» Supplied material
--- begin ---

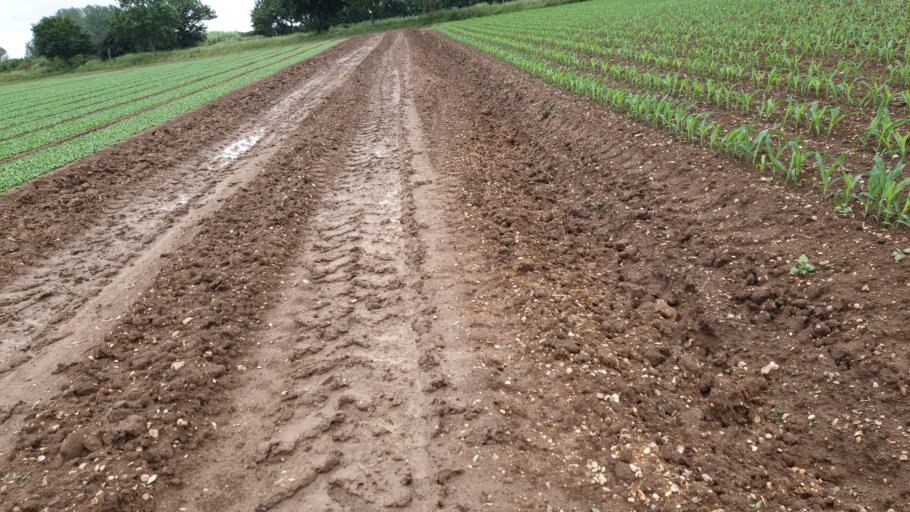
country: GB
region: England
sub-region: Essex
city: Great Bentley
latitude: 51.8608
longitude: 1.0412
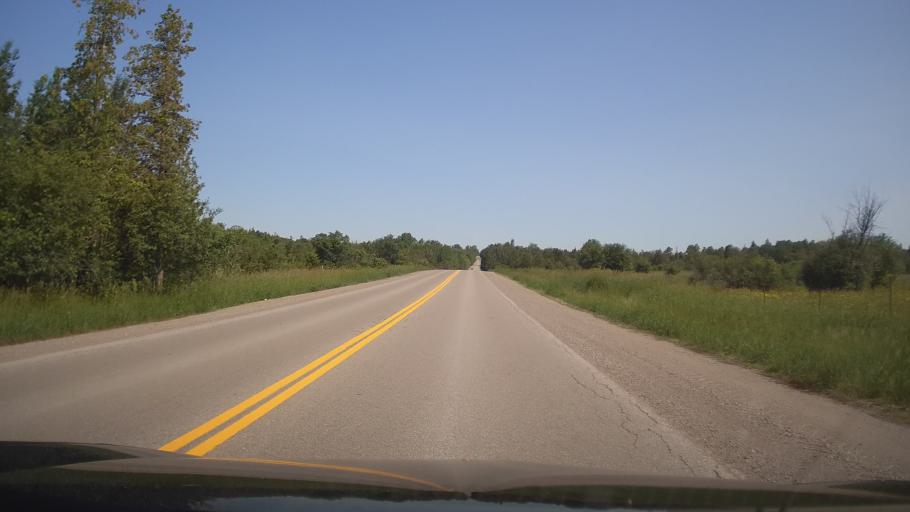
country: CA
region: Ontario
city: Uxbridge
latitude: 44.5146
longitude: -78.9576
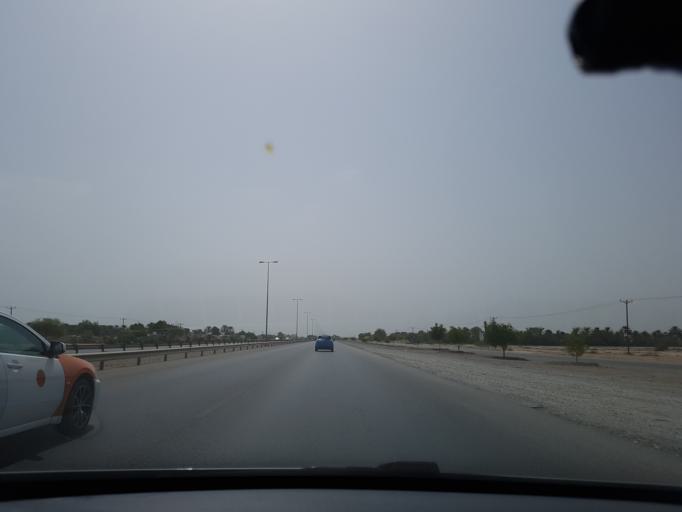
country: OM
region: Al Batinah
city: As Suwayq
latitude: 23.8158
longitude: 57.4510
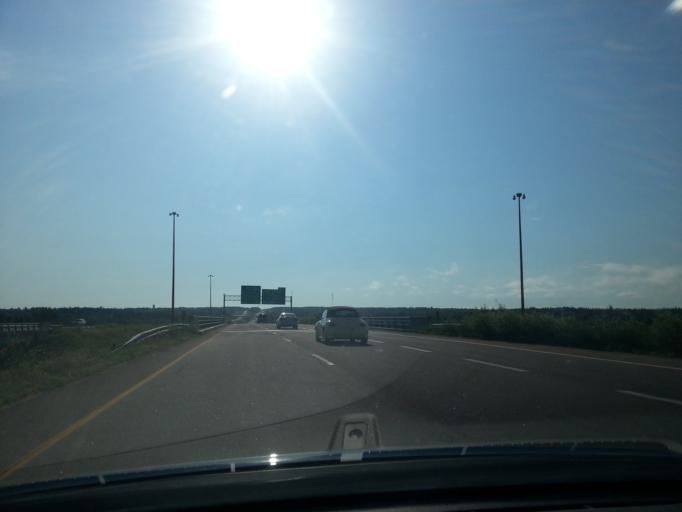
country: CA
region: New Brunswick
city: Shediac
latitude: 46.2094
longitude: -64.5680
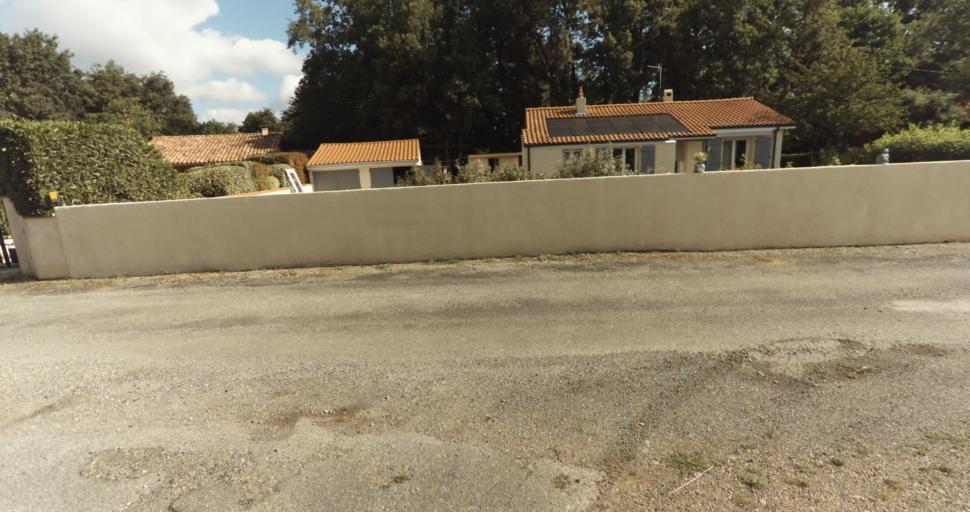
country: FR
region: Midi-Pyrenees
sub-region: Departement de la Haute-Garonne
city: Fontenilles
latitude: 43.5608
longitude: 1.2168
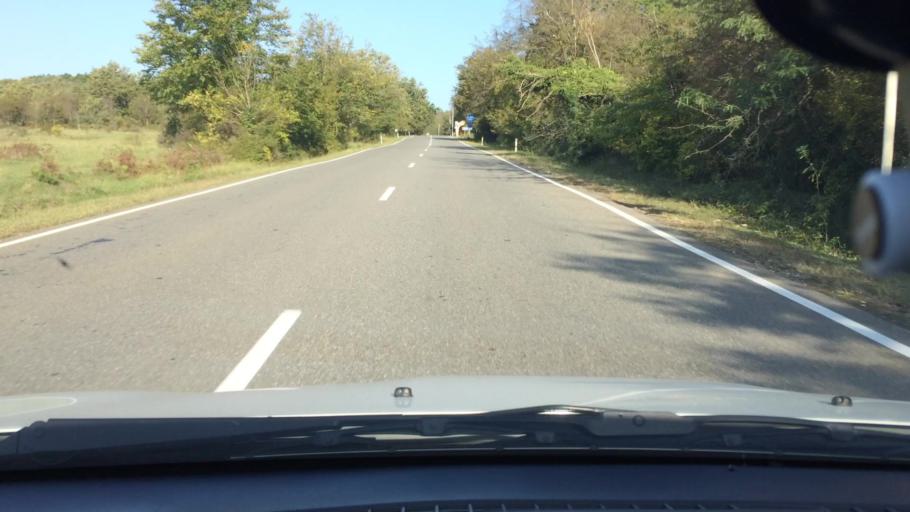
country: GE
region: Imereti
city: Kutaisi
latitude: 42.2444
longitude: 42.7604
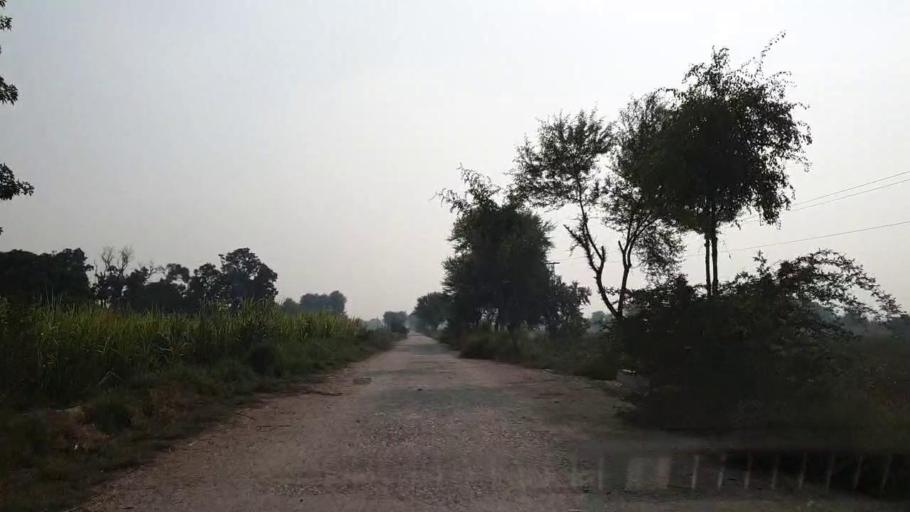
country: PK
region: Sindh
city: Bhan
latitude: 26.5866
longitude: 67.7309
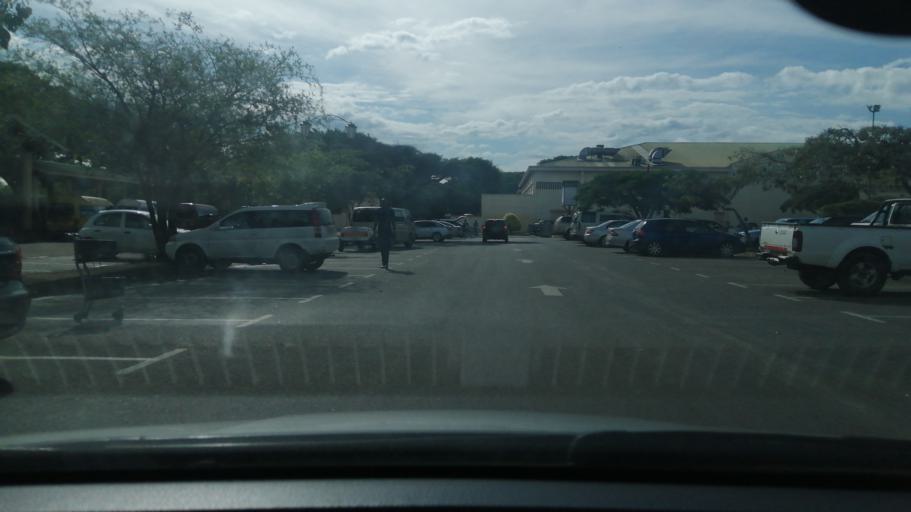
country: ZW
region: Harare
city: Harare
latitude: -17.7655
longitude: 30.9786
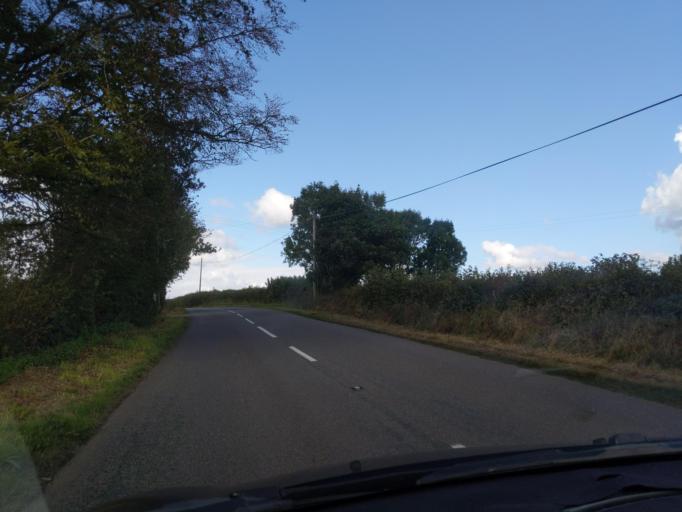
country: GB
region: England
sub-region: Cornwall
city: Werrington
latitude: 50.7054
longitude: -4.3255
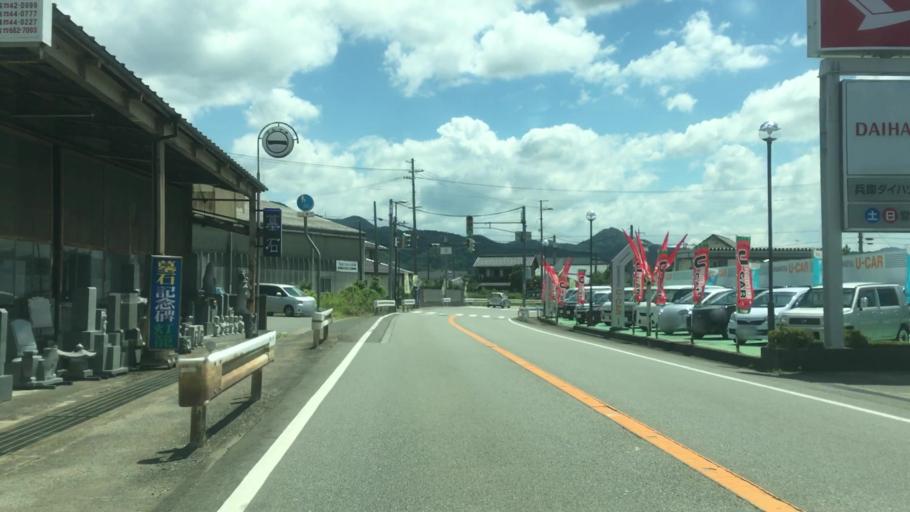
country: JP
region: Hyogo
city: Toyooka
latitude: 35.4897
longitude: 134.7999
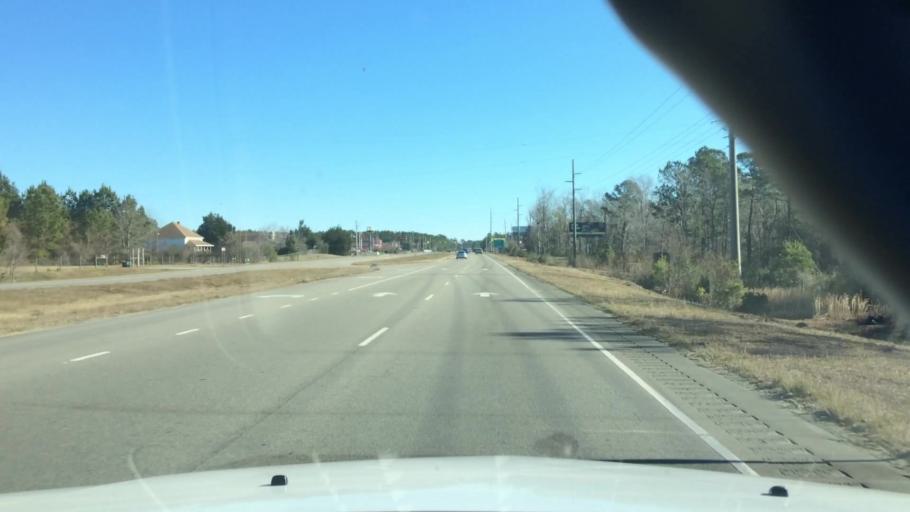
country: US
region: North Carolina
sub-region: Brunswick County
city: Shallotte
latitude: 34.0152
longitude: -78.2785
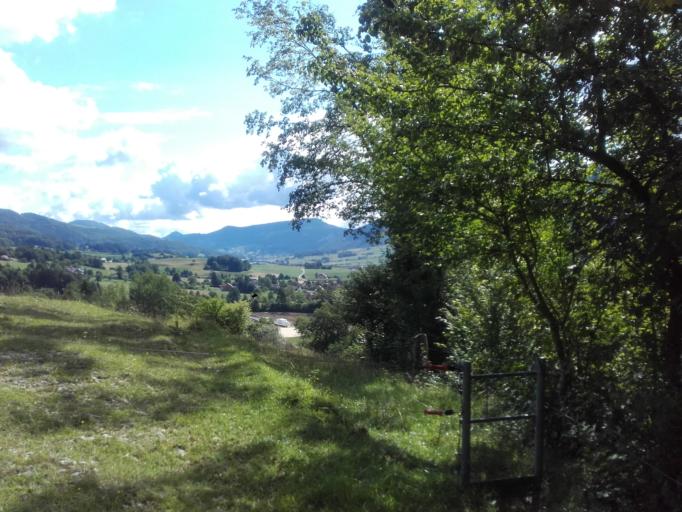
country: CH
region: Solothurn
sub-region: Bezirk Thal
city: Matzendorf
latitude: 47.3059
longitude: 7.5948
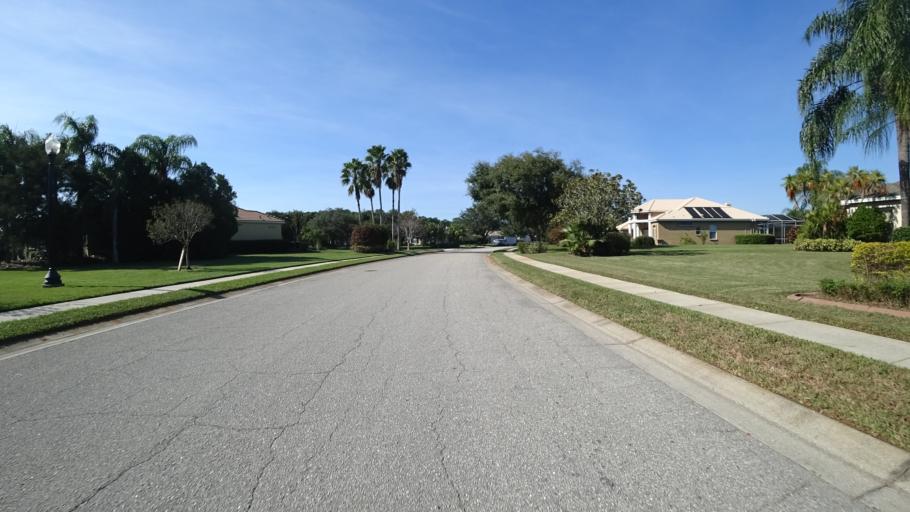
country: US
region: Florida
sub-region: Sarasota County
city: The Meadows
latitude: 27.4085
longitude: -82.4449
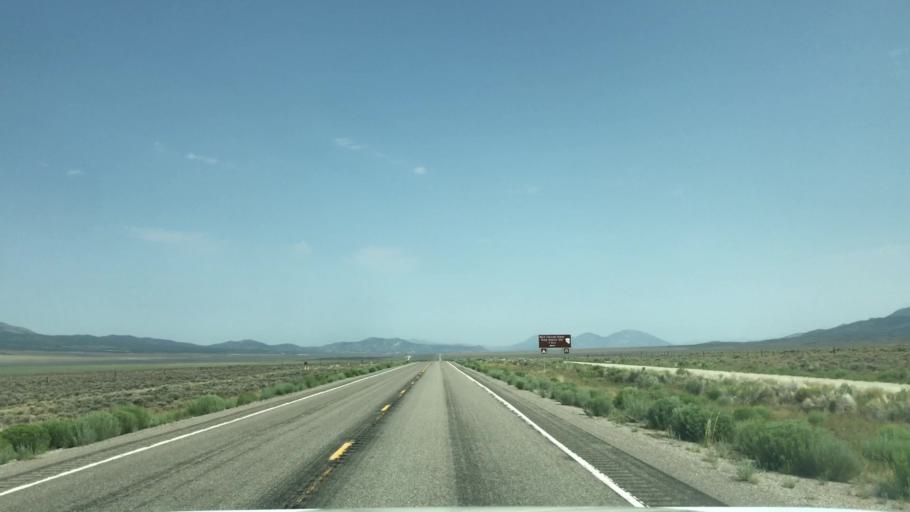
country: US
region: Nevada
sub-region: White Pine County
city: Ely
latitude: 39.0864
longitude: -114.7503
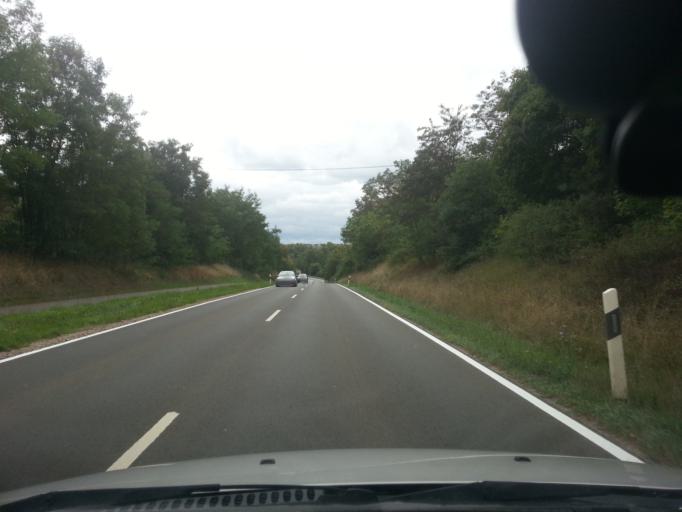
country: DE
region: Rheinland-Pfalz
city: Eisenberg
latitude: 49.5484
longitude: 8.0728
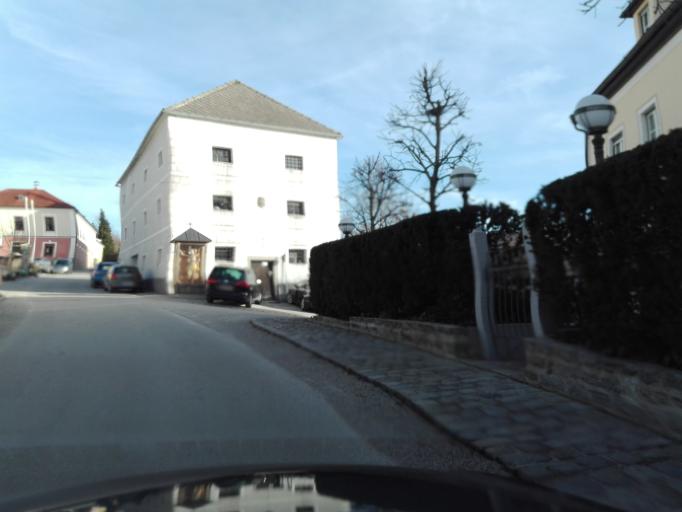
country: AT
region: Lower Austria
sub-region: Politischer Bezirk Amstetten
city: Amstetten
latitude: 48.1609
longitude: 14.8448
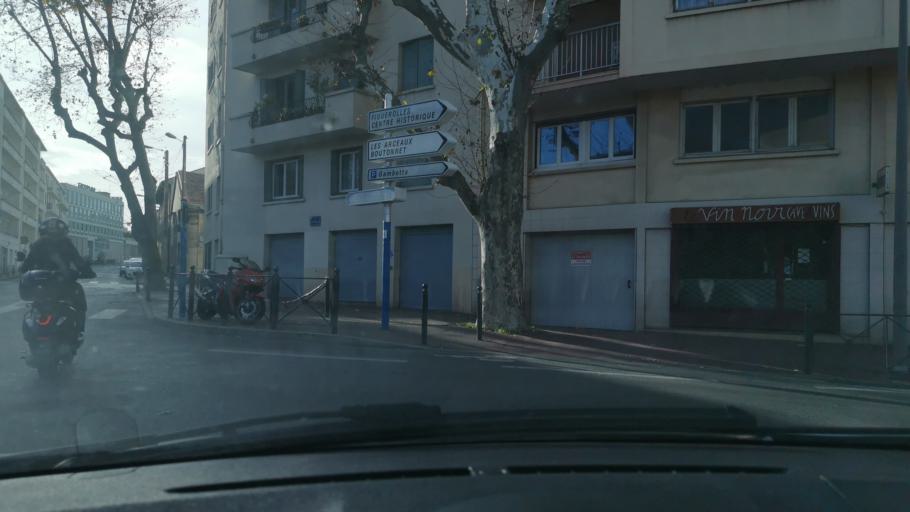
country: FR
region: Languedoc-Roussillon
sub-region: Departement de l'Herault
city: Montpellier
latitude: 43.6061
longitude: 3.8675
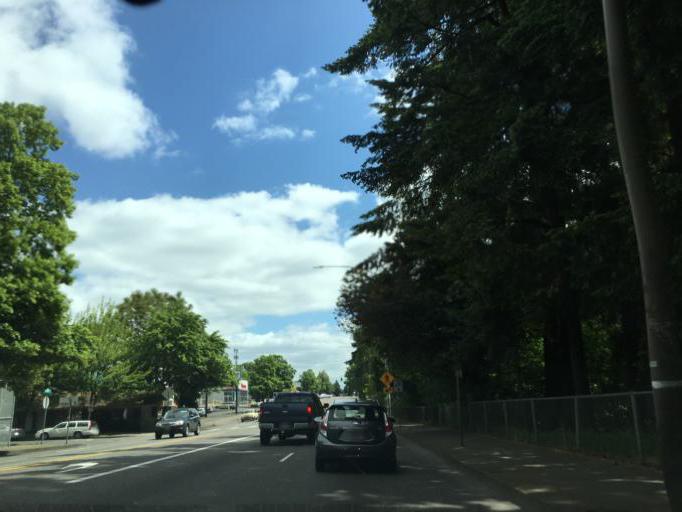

--- end ---

» Exercise instructions
Could you write out, word for word, the rows from the line containing "latitude: 34.0152" through the line containing "country: AT", including both of those lines, while leaving the pictures out?

» Exercise answer
latitude: 34.0152
longitude: -78.2785
country: CH
region: Solothurn
sub-region: Bezirk Thal
city: Matzendorf
latitude: 47.3059
longitude: 7.5948
country: US
region: Florida
sub-region: Sarasota County
city: The Meadows
latitude: 27.4085
longitude: -82.4449
country: US
region: Nevada
sub-region: White Pine County
city: Ely
latitude: 39.0864
longitude: -114.7503
country: DE
region: Rheinland-Pfalz
city: Eisenberg
latitude: 49.5484
longitude: 8.0728
country: AT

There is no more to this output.